Huawei claims that the US’s decision to return the equipment is an implicit admission of wrongdoing.

Telecom Equipment Seizure Lawsuit: Huawei’s firing back

Huawei’s lawsuit was nothing more than an attempt to apply pressure against the US for the political and financial Ban the company is under in the US. Prior to the Ban, Huawei hadn’t attempted to sue the US until this past June, some two years after the incident. What this reveals is that Huawei didn’t care about the telecommunications gear so much as it cared about sending a message to the US Government.

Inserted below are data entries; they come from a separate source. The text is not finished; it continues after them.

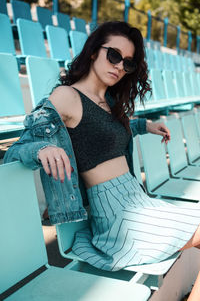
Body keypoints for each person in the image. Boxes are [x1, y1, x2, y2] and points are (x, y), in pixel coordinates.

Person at [4, 21, 200, 272]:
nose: (119, 66)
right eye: (114, 55)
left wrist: (143, 126)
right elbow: (17, 149)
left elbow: (103, 130)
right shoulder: (67, 96)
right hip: (118, 217)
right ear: (95, 51)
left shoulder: (107, 100)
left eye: (127, 63)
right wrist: (41, 150)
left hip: (139, 200)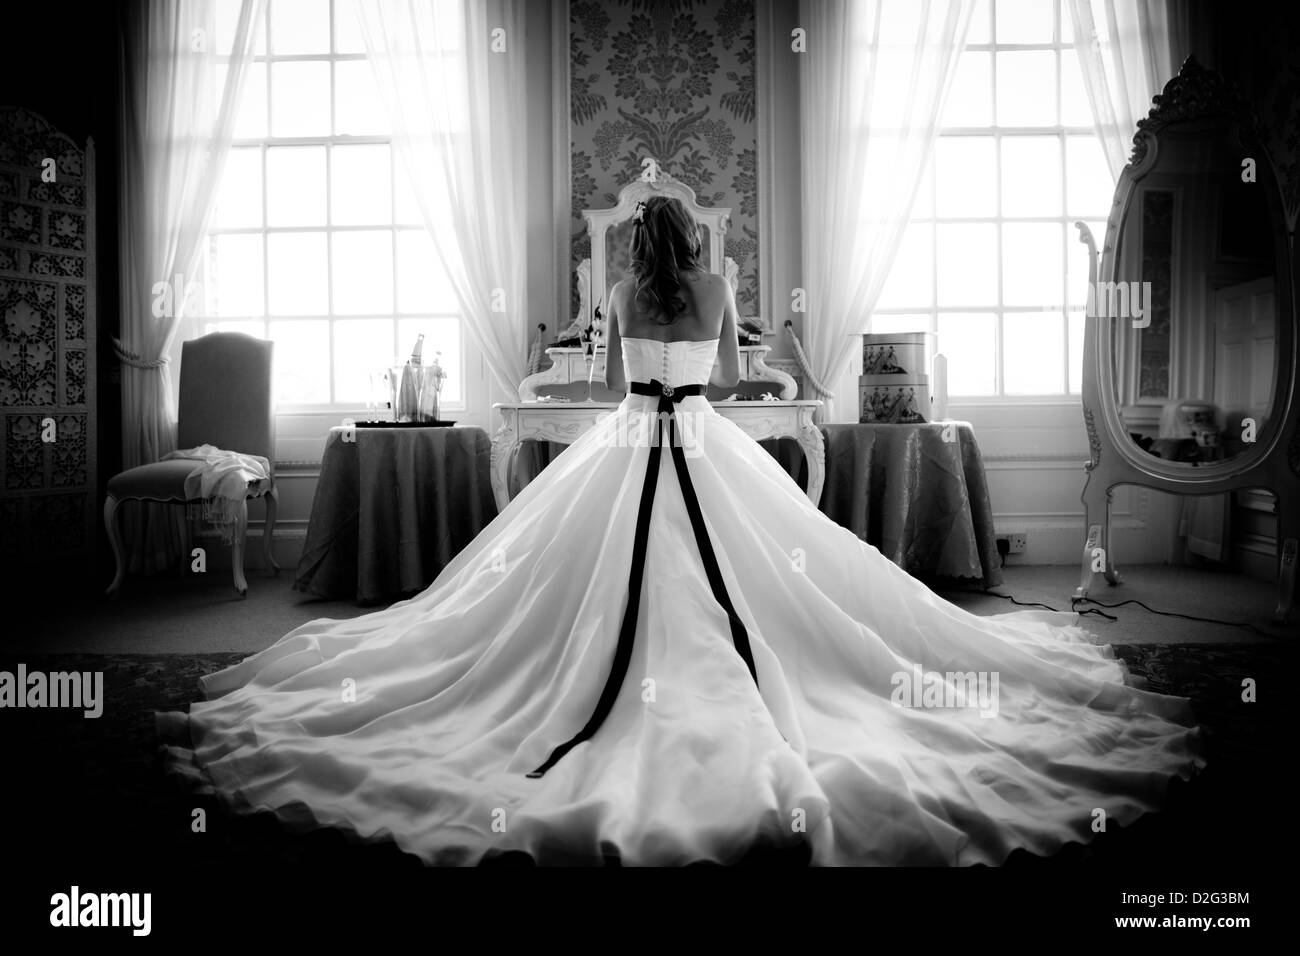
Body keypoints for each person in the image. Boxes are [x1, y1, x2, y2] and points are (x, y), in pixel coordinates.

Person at [159, 195, 1203, 867]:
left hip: (629, 445)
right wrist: (760, 362)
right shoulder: (720, 286)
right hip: (704, 438)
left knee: (553, 585)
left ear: (633, 247)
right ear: (696, 243)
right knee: (789, 579)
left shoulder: (617, 291)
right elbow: (745, 381)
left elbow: (617, 383)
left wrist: (647, 362)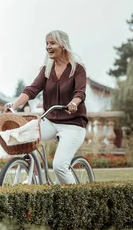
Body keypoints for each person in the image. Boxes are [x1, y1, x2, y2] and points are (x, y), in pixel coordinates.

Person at [6, 30, 88, 184]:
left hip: (73, 124)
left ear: (63, 45)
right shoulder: (46, 69)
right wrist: (14, 105)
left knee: (59, 167)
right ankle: (34, 176)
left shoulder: (77, 68)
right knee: (25, 138)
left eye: (52, 43)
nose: (48, 47)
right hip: (50, 121)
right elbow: (32, 90)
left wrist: (73, 103)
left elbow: (80, 93)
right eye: (46, 43)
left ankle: (77, 203)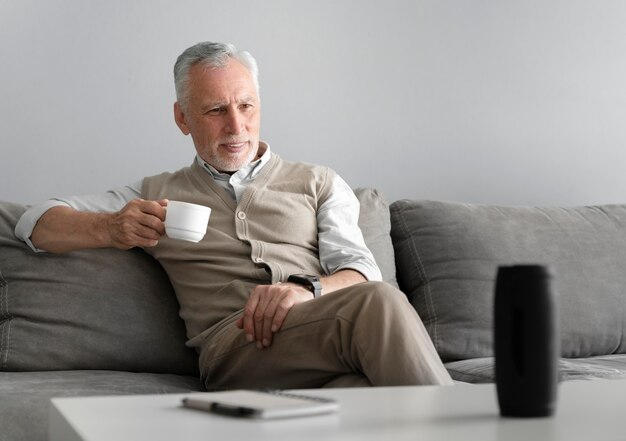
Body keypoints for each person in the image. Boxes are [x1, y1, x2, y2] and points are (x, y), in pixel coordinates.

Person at [15, 41, 453, 389]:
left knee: (377, 399)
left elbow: (360, 271)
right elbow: (34, 223)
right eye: (216, 110)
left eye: (246, 106)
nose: (237, 126)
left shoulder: (319, 181)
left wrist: (305, 289)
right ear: (182, 118)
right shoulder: (153, 194)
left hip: (321, 340)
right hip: (236, 351)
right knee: (379, 304)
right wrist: (109, 227)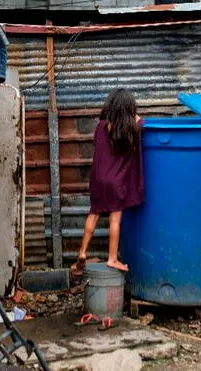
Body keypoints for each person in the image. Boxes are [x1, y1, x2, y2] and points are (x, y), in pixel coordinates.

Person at [72, 88, 144, 273]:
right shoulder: (133, 128)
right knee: (115, 220)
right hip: (117, 182)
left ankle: (82, 252)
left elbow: (98, 143)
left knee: (93, 214)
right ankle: (112, 258)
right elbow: (139, 120)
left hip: (98, 180)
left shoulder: (101, 127)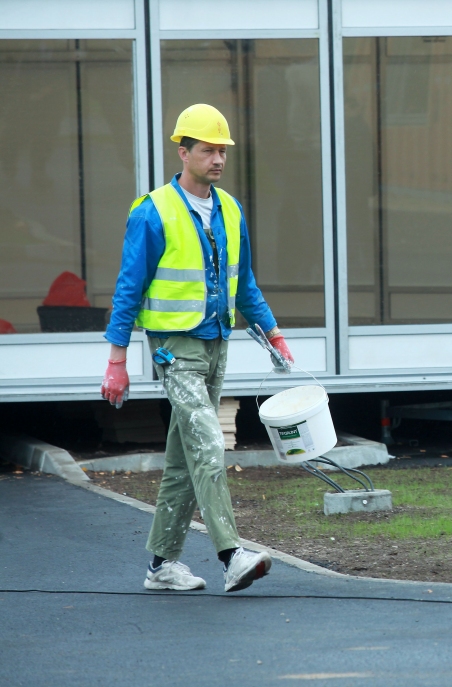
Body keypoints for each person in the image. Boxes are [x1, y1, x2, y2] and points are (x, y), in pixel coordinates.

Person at [100, 104, 294, 593]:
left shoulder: (230, 209)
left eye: (222, 150)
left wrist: (273, 333)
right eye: (208, 150)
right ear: (183, 152)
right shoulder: (152, 211)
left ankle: (160, 566)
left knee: (184, 460)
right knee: (208, 446)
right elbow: (128, 289)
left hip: (216, 347)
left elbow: (243, 282)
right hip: (174, 350)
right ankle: (231, 556)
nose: (218, 159)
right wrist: (117, 362)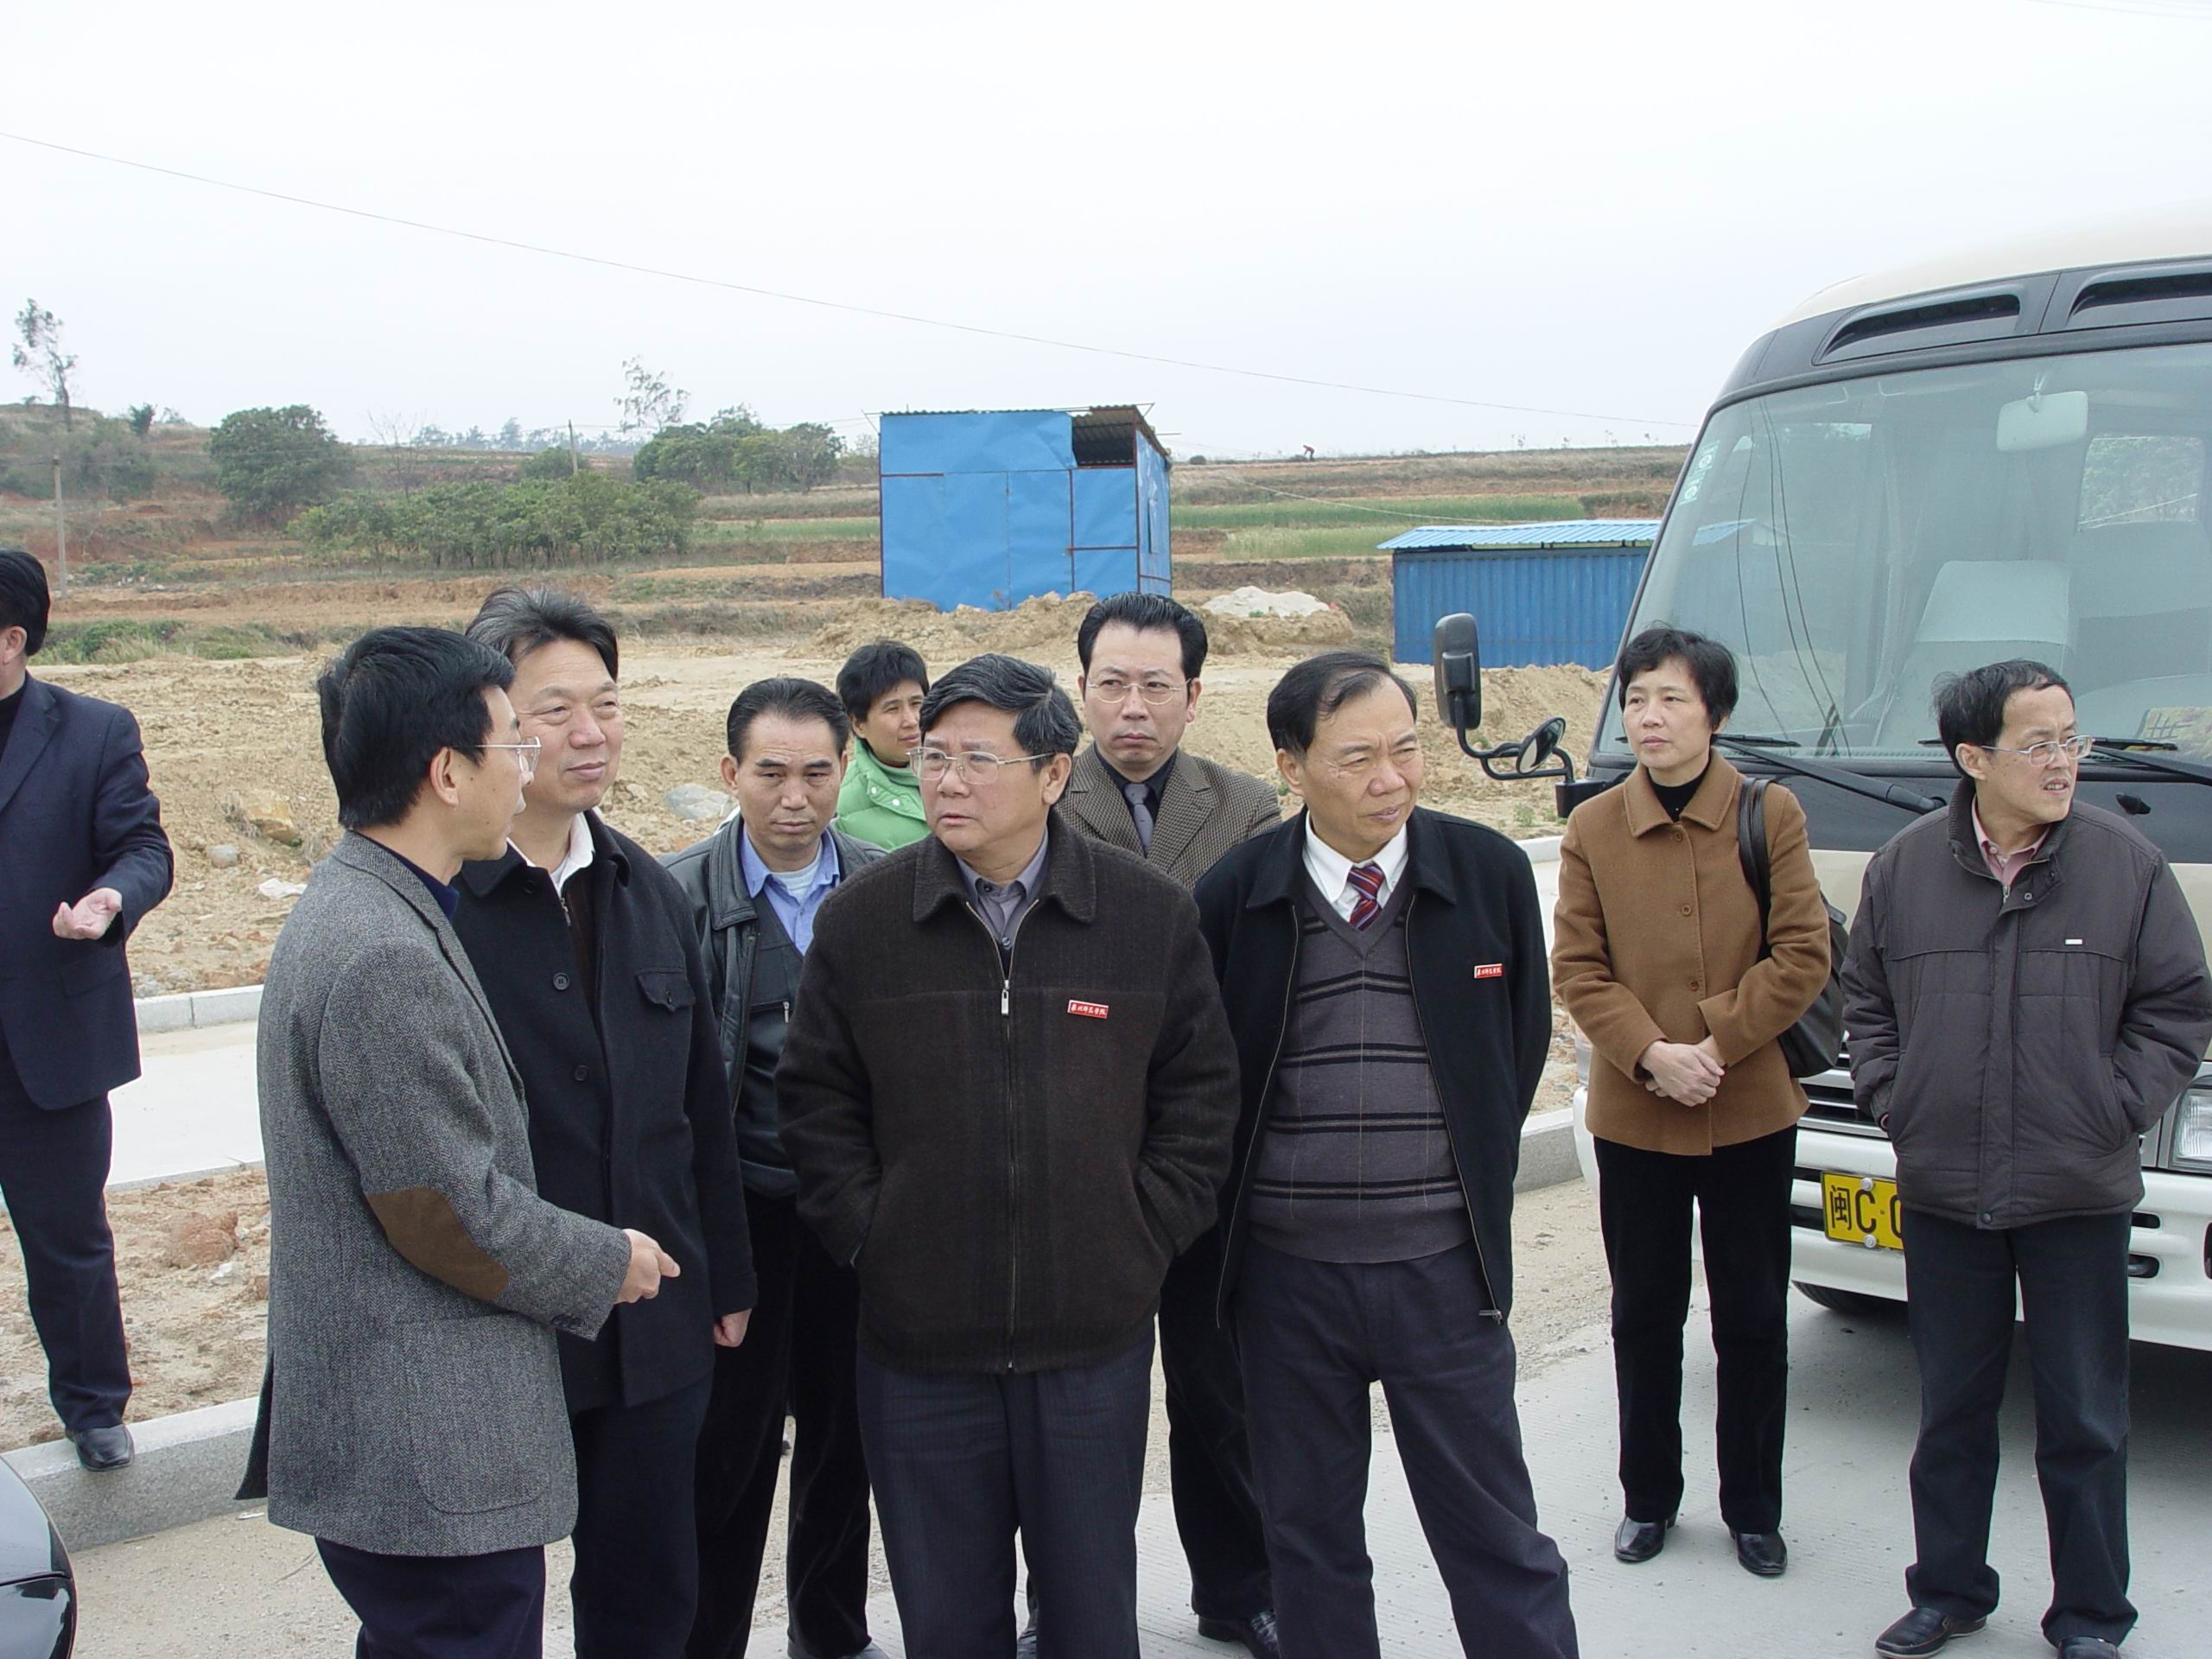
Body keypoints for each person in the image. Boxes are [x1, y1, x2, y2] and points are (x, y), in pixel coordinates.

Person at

From this alone, it appears as though Huawei only resorts to lawsuits when it wants to get its way or feels it is financially strapped somehow. If the company didn’t think the telecom equipment seizure a big deal in 2017, why sue now? What would be the point behind a telecom seizure lawsuit? Perhaps the goal would’ve been to force the US to lose some cash as well in hopes that it could bargain with the US to be removed from the US Entity List.

The company said at one point that it wouldn’t use its patent royalties as fuel in its political fight, but that’s exactly what the company did when it contacted Big Red carrier Verizon Wireless about its $1 billion patent royalty fees due to 5G.

Telecom equipment seizure highlights suspicion around Huawei’s closed-source software

Huawei’s telecom equipment was seized most likely not only to investigate for an export license but also to survey it for hardware loopholes and vulnerabilities. The Government was checking to see if there was any evidence of espionage or potential backdoors with it, most likely, suspicious of Huawei already. Of course, it can be said that the government’s seizure over the equipment was under false pretenses, but the suspicion surrounding the company’s hardware and software has only grown with new knowledge that Huawei has been committing espionage in the African governments of Zambia and Uganda.

Of course, as a recent argument has stated, Huawei could decrease suspicion about its program if it would open-source its telecom gear. The company has already made its new HarmonyOS open-source to encourage adoption, but the company needs to do the same with its telecommunications equipment next.

Huawei is a major player in the 5G market, with its footprint in patents all over the world. Though the company continues to gain clientele, it can’t afford for remaining clients to grow in suspicion that the company has something to hide with its closed-source telecom equipment.

Even in the UK, for example, where the Huawei Ban was turned down, UK officials are still suspicious of Huawei and don’t want Huawei to have any connection to the core of its 5G network.

The US has had some mixed effort in warning countries not to do business with the major 5G player, but those suspicions would be removed if third parties were able to examine Huawei’s telecom equipment up-close and see its potential harmlessness.